Дрэйк повернулся ко мне, улыбнулся скупо, сдержанно. На левой руке ничего нет, да и у Бевана тоже не было — значит, узор Нордана уже настоящая татуировка. И медальона нет. Выходит, Дрэйк не носит его постоянно?

— Доброе утро, Айшель. Я думал, ты встанешь позже.

— Доброе. Мне… плохо спалось.

— Надеюсь, я не разбудил тебя?

— Нет.

Дрэйк широкоплеч, мускулист, хорошо сложен, не хуже более молодого Бевана, а на мой взгляд, даже лучше. До зуда в пальцах хотелось прикоснуться к обнаженной мужской груди, провести, погладить, позволяя ладони словно невзначай опуститься ниже…

Я спрятала руки в карманы халата, с трудом заставила себя поднять глаза на лицо Дрэйка. В его взгляде непонимание причин моего поведения, ожидание, напряженное, глухое, будто стена неприступной крепости.

— Беван сказал, что вчера приехала графиня Марлан, — я не знала, с чего начать.

— Да, со срочным сообщением для Ее императорского величества. — Мужчина снял с растущего рядом деревца, молодого, тоненького, синюю рубашку, надел.

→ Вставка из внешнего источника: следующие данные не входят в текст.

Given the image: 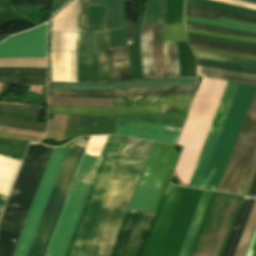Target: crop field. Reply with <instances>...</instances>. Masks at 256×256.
I'll return each mask as SVG.
<instances>
[{
    "label": "crop field",
    "instance_id": "obj_46",
    "mask_svg": "<svg viewBox=\"0 0 256 256\" xmlns=\"http://www.w3.org/2000/svg\"><path fill=\"white\" fill-rule=\"evenodd\" d=\"M127 38L128 45L133 44V36H132V21H127Z\"/></svg>",
    "mask_w": 256,
    "mask_h": 256
},
{
    "label": "crop field",
    "instance_id": "obj_24",
    "mask_svg": "<svg viewBox=\"0 0 256 256\" xmlns=\"http://www.w3.org/2000/svg\"><path fill=\"white\" fill-rule=\"evenodd\" d=\"M185 15L204 17V18H209L214 20H216L218 16H221V17H227V18L256 23V18H253V17L233 14V13H228V12L214 10L206 7L188 5V4H185Z\"/></svg>",
    "mask_w": 256,
    "mask_h": 256
},
{
    "label": "crop field",
    "instance_id": "obj_45",
    "mask_svg": "<svg viewBox=\"0 0 256 256\" xmlns=\"http://www.w3.org/2000/svg\"><path fill=\"white\" fill-rule=\"evenodd\" d=\"M186 30L189 31V32H195V33H200V34H206V35H213V36H219V37H226V38L239 39V40H247V41H255L256 42V40H249V39H242V38L218 35V34H213V33L205 32V31L190 30V29H186Z\"/></svg>",
    "mask_w": 256,
    "mask_h": 256
},
{
    "label": "crop field",
    "instance_id": "obj_4",
    "mask_svg": "<svg viewBox=\"0 0 256 256\" xmlns=\"http://www.w3.org/2000/svg\"><path fill=\"white\" fill-rule=\"evenodd\" d=\"M52 147L30 143L0 220V256H11Z\"/></svg>",
    "mask_w": 256,
    "mask_h": 256
},
{
    "label": "crop field",
    "instance_id": "obj_51",
    "mask_svg": "<svg viewBox=\"0 0 256 256\" xmlns=\"http://www.w3.org/2000/svg\"><path fill=\"white\" fill-rule=\"evenodd\" d=\"M2 209H3V207H2V206H0V214H1Z\"/></svg>",
    "mask_w": 256,
    "mask_h": 256
},
{
    "label": "crop field",
    "instance_id": "obj_15",
    "mask_svg": "<svg viewBox=\"0 0 256 256\" xmlns=\"http://www.w3.org/2000/svg\"><path fill=\"white\" fill-rule=\"evenodd\" d=\"M237 84L238 83L228 82L226 85L225 91L223 93L222 99L220 101L219 107L217 109L216 115L214 117L213 123L211 125L210 131L208 133L195 171L193 173L192 179L190 181V187L198 188L200 185L201 179L203 177L204 171L206 169L207 163L209 161L210 155L212 153L216 139L220 132L221 126L223 124L224 118L226 116L227 110L229 108Z\"/></svg>",
    "mask_w": 256,
    "mask_h": 256
},
{
    "label": "crop field",
    "instance_id": "obj_14",
    "mask_svg": "<svg viewBox=\"0 0 256 256\" xmlns=\"http://www.w3.org/2000/svg\"><path fill=\"white\" fill-rule=\"evenodd\" d=\"M47 23L0 43V57L46 56L44 46Z\"/></svg>",
    "mask_w": 256,
    "mask_h": 256
},
{
    "label": "crop field",
    "instance_id": "obj_47",
    "mask_svg": "<svg viewBox=\"0 0 256 256\" xmlns=\"http://www.w3.org/2000/svg\"><path fill=\"white\" fill-rule=\"evenodd\" d=\"M89 6H93V7H97V6L106 7V0H89Z\"/></svg>",
    "mask_w": 256,
    "mask_h": 256
},
{
    "label": "crop field",
    "instance_id": "obj_3",
    "mask_svg": "<svg viewBox=\"0 0 256 256\" xmlns=\"http://www.w3.org/2000/svg\"><path fill=\"white\" fill-rule=\"evenodd\" d=\"M178 154L153 142L128 210L155 215ZM126 211L110 256H139L154 216Z\"/></svg>",
    "mask_w": 256,
    "mask_h": 256
},
{
    "label": "crop field",
    "instance_id": "obj_44",
    "mask_svg": "<svg viewBox=\"0 0 256 256\" xmlns=\"http://www.w3.org/2000/svg\"><path fill=\"white\" fill-rule=\"evenodd\" d=\"M245 256H256V229Z\"/></svg>",
    "mask_w": 256,
    "mask_h": 256
},
{
    "label": "crop field",
    "instance_id": "obj_38",
    "mask_svg": "<svg viewBox=\"0 0 256 256\" xmlns=\"http://www.w3.org/2000/svg\"><path fill=\"white\" fill-rule=\"evenodd\" d=\"M175 39L186 42L184 25H164V41Z\"/></svg>",
    "mask_w": 256,
    "mask_h": 256
},
{
    "label": "crop field",
    "instance_id": "obj_7",
    "mask_svg": "<svg viewBox=\"0 0 256 256\" xmlns=\"http://www.w3.org/2000/svg\"><path fill=\"white\" fill-rule=\"evenodd\" d=\"M89 137L70 142L27 256H44Z\"/></svg>",
    "mask_w": 256,
    "mask_h": 256
},
{
    "label": "crop field",
    "instance_id": "obj_11",
    "mask_svg": "<svg viewBox=\"0 0 256 256\" xmlns=\"http://www.w3.org/2000/svg\"><path fill=\"white\" fill-rule=\"evenodd\" d=\"M67 146L52 148L12 256H26Z\"/></svg>",
    "mask_w": 256,
    "mask_h": 256
},
{
    "label": "crop field",
    "instance_id": "obj_6",
    "mask_svg": "<svg viewBox=\"0 0 256 256\" xmlns=\"http://www.w3.org/2000/svg\"><path fill=\"white\" fill-rule=\"evenodd\" d=\"M227 82L203 78L177 144L185 145L174 173L189 183Z\"/></svg>",
    "mask_w": 256,
    "mask_h": 256
},
{
    "label": "crop field",
    "instance_id": "obj_19",
    "mask_svg": "<svg viewBox=\"0 0 256 256\" xmlns=\"http://www.w3.org/2000/svg\"><path fill=\"white\" fill-rule=\"evenodd\" d=\"M194 96L167 95L112 99L113 106L163 104V112L187 113Z\"/></svg>",
    "mask_w": 256,
    "mask_h": 256
},
{
    "label": "crop field",
    "instance_id": "obj_5",
    "mask_svg": "<svg viewBox=\"0 0 256 256\" xmlns=\"http://www.w3.org/2000/svg\"><path fill=\"white\" fill-rule=\"evenodd\" d=\"M110 136L90 137L45 256L66 255Z\"/></svg>",
    "mask_w": 256,
    "mask_h": 256
},
{
    "label": "crop field",
    "instance_id": "obj_13",
    "mask_svg": "<svg viewBox=\"0 0 256 256\" xmlns=\"http://www.w3.org/2000/svg\"><path fill=\"white\" fill-rule=\"evenodd\" d=\"M182 190L168 185L142 256H158Z\"/></svg>",
    "mask_w": 256,
    "mask_h": 256
},
{
    "label": "crop field",
    "instance_id": "obj_21",
    "mask_svg": "<svg viewBox=\"0 0 256 256\" xmlns=\"http://www.w3.org/2000/svg\"><path fill=\"white\" fill-rule=\"evenodd\" d=\"M0 83L46 85V68L0 67Z\"/></svg>",
    "mask_w": 256,
    "mask_h": 256
},
{
    "label": "crop field",
    "instance_id": "obj_16",
    "mask_svg": "<svg viewBox=\"0 0 256 256\" xmlns=\"http://www.w3.org/2000/svg\"><path fill=\"white\" fill-rule=\"evenodd\" d=\"M195 87L191 86H163L144 87L118 91H79V90H48V96L63 97H89V98H123L136 96H152L166 94H189L194 95Z\"/></svg>",
    "mask_w": 256,
    "mask_h": 256
},
{
    "label": "crop field",
    "instance_id": "obj_30",
    "mask_svg": "<svg viewBox=\"0 0 256 256\" xmlns=\"http://www.w3.org/2000/svg\"><path fill=\"white\" fill-rule=\"evenodd\" d=\"M187 39H188L189 43L192 45H198V46H204V47H210V48H216V49H222V50L256 55L255 48L241 47V46L223 44V43H218V42H213V41H208V40H201V39H191V38H187Z\"/></svg>",
    "mask_w": 256,
    "mask_h": 256
},
{
    "label": "crop field",
    "instance_id": "obj_37",
    "mask_svg": "<svg viewBox=\"0 0 256 256\" xmlns=\"http://www.w3.org/2000/svg\"><path fill=\"white\" fill-rule=\"evenodd\" d=\"M185 23H186V28L201 29V30H207V31L232 35V36H236V37L256 39V34H250V33L242 32V31L228 30V29H222V28H217V27H213V26L193 24V23H188V25H189V27H188L187 22H185Z\"/></svg>",
    "mask_w": 256,
    "mask_h": 256
},
{
    "label": "crop field",
    "instance_id": "obj_32",
    "mask_svg": "<svg viewBox=\"0 0 256 256\" xmlns=\"http://www.w3.org/2000/svg\"><path fill=\"white\" fill-rule=\"evenodd\" d=\"M198 65L227 70V71L256 75V67L235 65V64H229V63H223V62H217V61H211V60H205V59H199V58H198Z\"/></svg>",
    "mask_w": 256,
    "mask_h": 256
},
{
    "label": "crop field",
    "instance_id": "obj_31",
    "mask_svg": "<svg viewBox=\"0 0 256 256\" xmlns=\"http://www.w3.org/2000/svg\"><path fill=\"white\" fill-rule=\"evenodd\" d=\"M165 0H148L145 23L163 24Z\"/></svg>",
    "mask_w": 256,
    "mask_h": 256
},
{
    "label": "crop field",
    "instance_id": "obj_9",
    "mask_svg": "<svg viewBox=\"0 0 256 256\" xmlns=\"http://www.w3.org/2000/svg\"><path fill=\"white\" fill-rule=\"evenodd\" d=\"M256 171V92L217 191L247 195Z\"/></svg>",
    "mask_w": 256,
    "mask_h": 256
},
{
    "label": "crop field",
    "instance_id": "obj_26",
    "mask_svg": "<svg viewBox=\"0 0 256 256\" xmlns=\"http://www.w3.org/2000/svg\"><path fill=\"white\" fill-rule=\"evenodd\" d=\"M198 75L236 82L256 84V76L254 75L239 74L200 66H198Z\"/></svg>",
    "mask_w": 256,
    "mask_h": 256
},
{
    "label": "crop field",
    "instance_id": "obj_50",
    "mask_svg": "<svg viewBox=\"0 0 256 256\" xmlns=\"http://www.w3.org/2000/svg\"><path fill=\"white\" fill-rule=\"evenodd\" d=\"M243 1H247V2H251V3H255L256 4V0H243Z\"/></svg>",
    "mask_w": 256,
    "mask_h": 256
},
{
    "label": "crop field",
    "instance_id": "obj_23",
    "mask_svg": "<svg viewBox=\"0 0 256 256\" xmlns=\"http://www.w3.org/2000/svg\"><path fill=\"white\" fill-rule=\"evenodd\" d=\"M255 199L244 197L222 256H233Z\"/></svg>",
    "mask_w": 256,
    "mask_h": 256
},
{
    "label": "crop field",
    "instance_id": "obj_40",
    "mask_svg": "<svg viewBox=\"0 0 256 256\" xmlns=\"http://www.w3.org/2000/svg\"><path fill=\"white\" fill-rule=\"evenodd\" d=\"M41 108L42 107H40V106H34V105H28V104H26L25 107L0 105V110L18 113V114H22V115H30V116H36L38 111Z\"/></svg>",
    "mask_w": 256,
    "mask_h": 256
},
{
    "label": "crop field",
    "instance_id": "obj_2",
    "mask_svg": "<svg viewBox=\"0 0 256 256\" xmlns=\"http://www.w3.org/2000/svg\"><path fill=\"white\" fill-rule=\"evenodd\" d=\"M77 16L78 0L55 14V24L52 16L47 39L48 82L53 24L50 81H77ZM109 39L110 31L78 32V82L110 81L106 54Z\"/></svg>",
    "mask_w": 256,
    "mask_h": 256
},
{
    "label": "crop field",
    "instance_id": "obj_22",
    "mask_svg": "<svg viewBox=\"0 0 256 256\" xmlns=\"http://www.w3.org/2000/svg\"><path fill=\"white\" fill-rule=\"evenodd\" d=\"M111 81L132 79L128 47L108 49Z\"/></svg>",
    "mask_w": 256,
    "mask_h": 256
},
{
    "label": "crop field",
    "instance_id": "obj_8",
    "mask_svg": "<svg viewBox=\"0 0 256 256\" xmlns=\"http://www.w3.org/2000/svg\"><path fill=\"white\" fill-rule=\"evenodd\" d=\"M255 89L254 85L238 84L200 189L217 190Z\"/></svg>",
    "mask_w": 256,
    "mask_h": 256
},
{
    "label": "crop field",
    "instance_id": "obj_33",
    "mask_svg": "<svg viewBox=\"0 0 256 256\" xmlns=\"http://www.w3.org/2000/svg\"><path fill=\"white\" fill-rule=\"evenodd\" d=\"M255 223H256V200L254 202L253 208L249 215L248 221L246 223L245 229L243 231V234L241 236L240 242L238 244V247L236 249L234 256H243Z\"/></svg>",
    "mask_w": 256,
    "mask_h": 256
},
{
    "label": "crop field",
    "instance_id": "obj_49",
    "mask_svg": "<svg viewBox=\"0 0 256 256\" xmlns=\"http://www.w3.org/2000/svg\"><path fill=\"white\" fill-rule=\"evenodd\" d=\"M6 196L0 195V205H4L5 201H6Z\"/></svg>",
    "mask_w": 256,
    "mask_h": 256
},
{
    "label": "crop field",
    "instance_id": "obj_25",
    "mask_svg": "<svg viewBox=\"0 0 256 256\" xmlns=\"http://www.w3.org/2000/svg\"><path fill=\"white\" fill-rule=\"evenodd\" d=\"M20 162L0 156V194L8 195Z\"/></svg>",
    "mask_w": 256,
    "mask_h": 256
},
{
    "label": "crop field",
    "instance_id": "obj_48",
    "mask_svg": "<svg viewBox=\"0 0 256 256\" xmlns=\"http://www.w3.org/2000/svg\"><path fill=\"white\" fill-rule=\"evenodd\" d=\"M247 196L256 197V174L254 176L253 182L251 184V187Z\"/></svg>",
    "mask_w": 256,
    "mask_h": 256
},
{
    "label": "crop field",
    "instance_id": "obj_43",
    "mask_svg": "<svg viewBox=\"0 0 256 256\" xmlns=\"http://www.w3.org/2000/svg\"><path fill=\"white\" fill-rule=\"evenodd\" d=\"M95 120H111L110 117L79 116L78 126H95Z\"/></svg>",
    "mask_w": 256,
    "mask_h": 256
},
{
    "label": "crop field",
    "instance_id": "obj_18",
    "mask_svg": "<svg viewBox=\"0 0 256 256\" xmlns=\"http://www.w3.org/2000/svg\"><path fill=\"white\" fill-rule=\"evenodd\" d=\"M115 133L175 144L181 128L162 124L114 122ZM181 132V131H180ZM178 140V139H177Z\"/></svg>",
    "mask_w": 256,
    "mask_h": 256
},
{
    "label": "crop field",
    "instance_id": "obj_17",
    "mask_svg": "<svg viewBox=\"0 0 256 256\" xmlns=\"http://www.w3.org/2000/svg\"><path fill=\"white\" fill-rule=\"evenodd\" d=\"M196 78L150 79L116 83H48V89L118 90L144 86L191 85Z\"/></svg>",
    "mask_w": 256,
    "mask_h": 256
},
{
    "label": "crop field",
    "instance_id": "obj_29",
    "mask_svg": "<svg viewBox=\"0 0 256 256\" xmlns=\"http://www.w3.org/2000/svg\"><path fill=\"white\" fill-rule=\"evenodd\" d=\"M185 21L228 27V28L249 31V32H256V25L254 24L243 23V22L225 19L221 17H219L217 21H214V20H209L204 18L185 16Z\"/></svg>",
    "mask_w": 256,
    "mask_h": 256
},
{
    "label": "crop field",
    "instance_id": "obj_41",
    "mask_svg": "<svg viewBox=\"0 0 256 256\" xmlns=\"http://www.w3.org/2000/svg\"><path fill=\"white\" fill-rule=\"evenodd\" d=\"M191 47L193 48V50H196V51H202V52H208V53L256 60L255 55L240 54V53H234V52H228V51H222V50H216V49H210V48H204V47H198V46H192V45H191Z\"/></svg>",
    "mask_w": 256,
    "mask_h": 256
},
{
    "label": "crop field",
    "instance_id": "obj_42",
    "mask_svg": "<svg viewBox=\"0 0 256 256\" xmlns=\"http://www.w3.org/2000/svg\"><path fill=\"white\" fill-rule=\"evenodd\" d=\"M88 0H79L78 31H87Z\"/></svg>",
    "mask_w": 256,
    "mask_h": 256
},
{
    "label": "crop field",
    "instance_id": "obj_1",
    "mask_svg": "<svg viewBox=\"0 0 256 256\" xmlns=\"http://www.w3.org/2000/svg\"><path fill=\"white\" fill-rule=\"evenodd\" d=\"M127 139L112 138L69 256L84 253ZM151 143L128 139L83 256H109Z\"/></svg>",
    "mask_w": 256,
    "mask_h": 256
},
{
    "label": "crop field",
    "instance_id": "obj_10",
    "mask_svg": "<svg viewBox=\"0 0 256 256\" xmlns=\"http://www.w3.org/2000/svg\"><path fill=\"white\" fill-rule=\"evenodd\" d=\"M144 78L180 77L176 42H162V25L141 24Z\"/></svg>",
    "mask_w": 256,
    "mask_h": 256
},
{
    "label": "crop field",
    "instance_id": "obj_39",
    "mask_svg": "<svg viewBox=\"0 0 256 256\" xmlns=\"http://www.w3.org/2000/svg\"><path fill=\"white\" fill-rule=\"evenodd\" d=\"M193 52L196 57H200V58H206V59H212V60L242 64V65L256 66V61L237 59V58H231V57H225V56H219V55H213V54H207V53H201V52H195V51Z\"/></svg>",
    "mask_w": 256,
    "mask_h": 256
},
{
    "label": "crop field",
    "instance_id": "obj_27",
    "mask_svg": "<svg viewBox=\"0 0 256 256\" xmlns=\"http://www.w3.org/2000/svg\"><path fill=\"white\" fill-rule=\"evenodd\" d=\"M134 45L129 46L133 79L143 78L140 52V24L133 23Z\"/></svg>",
    "mask_w": 256,
    "mask_h": 256
},
{
    "label": "crop field",
    "instance_id": "obj_20",
    "mask_svg": "<svg viewBox=\"0 0 256 256\" xmlns=\"http://www.w3.org/2000/svg\"><path fill=\"white\" fill-rule=\"evenodd\" d=\"M162 105L131 106L118 108L62 107L48 105V113L84 115H123L137 113H160Z\"/></svg>",
    "mask_w": 256,
    "mask_h": 256
},
{
    "label": "crop field",
    "instance_id": "obj_36",
    "mask_svg": "<svg viewBox=\"0 0 256 256\" xmlns=\"http://www.w3.org/2000/svg\"><path fill=\"white\" fill-rule=\"evenodd\" d=\"M0 125L41 132H45L46 130V124L43 123L30 122L6 117H0Z\"/></svg>",
    "mask_w": 256,
    "mask_h": 256
},
{
    "label": "crop field",
    "instance_id": "obj_52",
    "mask_svg": "<svg viewBox=\"0 0 256 256\" xmlns=\"http://www.w3.org/2000/svg\"><path fill=\"white\" fill-rule=\"evenodd\" d=\"M67 1H69V0H65V3H66Z\"/></svg>",
    "mask_w": 256,
    "mask_h": 256
},
{
    "label": "crop field",
    "instance_id": "obj_28",
    "mask_svg": "<svg viewBox=\"0 0 256 256\" xmlns=\"http://www.w3.org/2000/svg\"><path fill=\"white\" fill-rule=\"evenodd\" d=\"M211 192L204 191L201 197V200L199 202V205L197 207L196 213L194 215V218L192 220L191 226L189 228V231L187 233L186 239L184 241V244L182 246L181 252L179 256H187V253L189 251L190 245L192 243L193 237L195 235V232L197 230L198 224L200 222L201 216L203 214V211L205 209L206 203L208 201L209 195ZM195 238V237H194Z\"/></svg>",
    "mask_w": 256,
    "mask_h": 256
},
{
    "label": "crop field",
    "instance_id": "obj_12",
    "mask_svg": "<svg viewBox=\"0 0 256 256\" xmlns=\"http://www.w3.org/2000/svg\"><path fill=\"white\" fill-rule=\"evenodd\" d=\"M111 30V47L127 45L125 0H108L107 9L89 7L88 31Z\"/></svg>",
    "mask_w": 256,
    "mask_h": 256
},
{
    "label": "crop field",
    "instance_id": "obj_34",
    "mask_svg": "<svg viewBox=\"0 0 256 256\" xmlns=\"http://www.w3.org/2000/svg\"><path fill=\"white\" fill-rule=\"evenodd\" d=\"M0 66L46 67V57L0 58Z\"/></svg>",
    "mask_w": 256,
    "mask_h": 256
},
{
    "label": "crop field",
    "instance_id": "obj_35",
    "mask_svg": "<svg viewBox=\"0 0 256 256\" xmlns=\"http://www.w3.org/2000/svg\"><path fill=\"white\" fill-rule=\"evenodd\" d=\"M186 3L189 4H195V5H201V6H208V7H214V8H220L244 15H250V16H256V11L250 10V9H245L241 7H236L232 5H227L223 3H218L210 0H186Z\"/></svg>",
    "mask_w": 256,
    "mask_h": 256
}]
</instances>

— Графиня уже уехала? — задаю бессмысленный вопрос, опасаясь заговорить о том, что действительно волновало меня.

— Нет, она останется в поместье до возвращения Катаринны в Эллорану.

И станет проводить время с Дрэйком, пока я буду находиться при Валерии? Возможно даже, продолжит свои попытки добиться Дрэйка. А если он все-таки согласится?

— Не тревожься, Хейзел не так глупа, как кажется, и не станет беспокоить тебя, — Дрэйк по-своему истолковал мой растерянный взгляд.

— Дрэйк, то, о чем вы рассказали мне вчера…

— Айшель, я понимаю, насколько тебе было неприятно слышать об этом, — перебил мужчина неожиданно жестко. — Но таково братство, такова наша суть, воспитанная старшим поколением. Можно ее скрывать, можно выставлять напоказ, однако истина от этого не изменится, не станет более приглядной.

Мне захотелось рассмеяться, хотя, подозреваю, смех вышел бы нервным, истеричным. Совсем недавно Нордан не менее старательно пытался рассказать мне, насколько он плох, и вот теперь Дрэйк говорит почти то же самое.

— Похоже, вы оба считаете меня наивным ребенком, не способным ни понять, ни принять ничего, что лежит за пределами его детского невинного мирка, — заметила я резко, раздраженно. — Дрэйк, мне двадцать два года, стены пансиона я покинула не вчера и стены храма тоже. Меня не растили в высокой башне и, хотя мои родители любили друг друга и меня, наша жизнь не всегда была легкой, а детство мое отнюдь не так безмятежно, как принято думать о детских годах маленьких избалованных леди. Я видела, как изуродовала война мою родину, я не знаю, что стало с моими родителями, и не уверена, смогу ли когда-нибудь узнать. Нас, напуганных до полусмерти послушниц, девушек и девочек, везли в империю в ужасных условиях. Из будущих служительниц богини, исполненных собственного достоинства и гордости, мы в одночасье превратились в товар, в вещи, живые, дорогостоящие, но вещи. Шадор весьма охотно просвещал своих рабов о возможных вариантах нашей участи, особенно девушек и особенно когда был пьян. Меня осматривали самым мерзким способом, который только можно вообразить невинной девушке, меня выставили на продажу, заставляя часами стоять едва одетой в стеклянной витрине, словно я бездушный манекен, и меня купили. Неужели вы полагаете, будто я не догадываюсь о делах братства? Не догадываюсь, сколько на нем крови? Крови, накопленной веками убийств во имя достижения собственных целей? Безусловно, прежде я не подозревала, насколько обширно поле деятельности Тринадцати, но я прекрасно понимаю, что подразумевается под избавлением от очередной ненужной шахматной фигуры.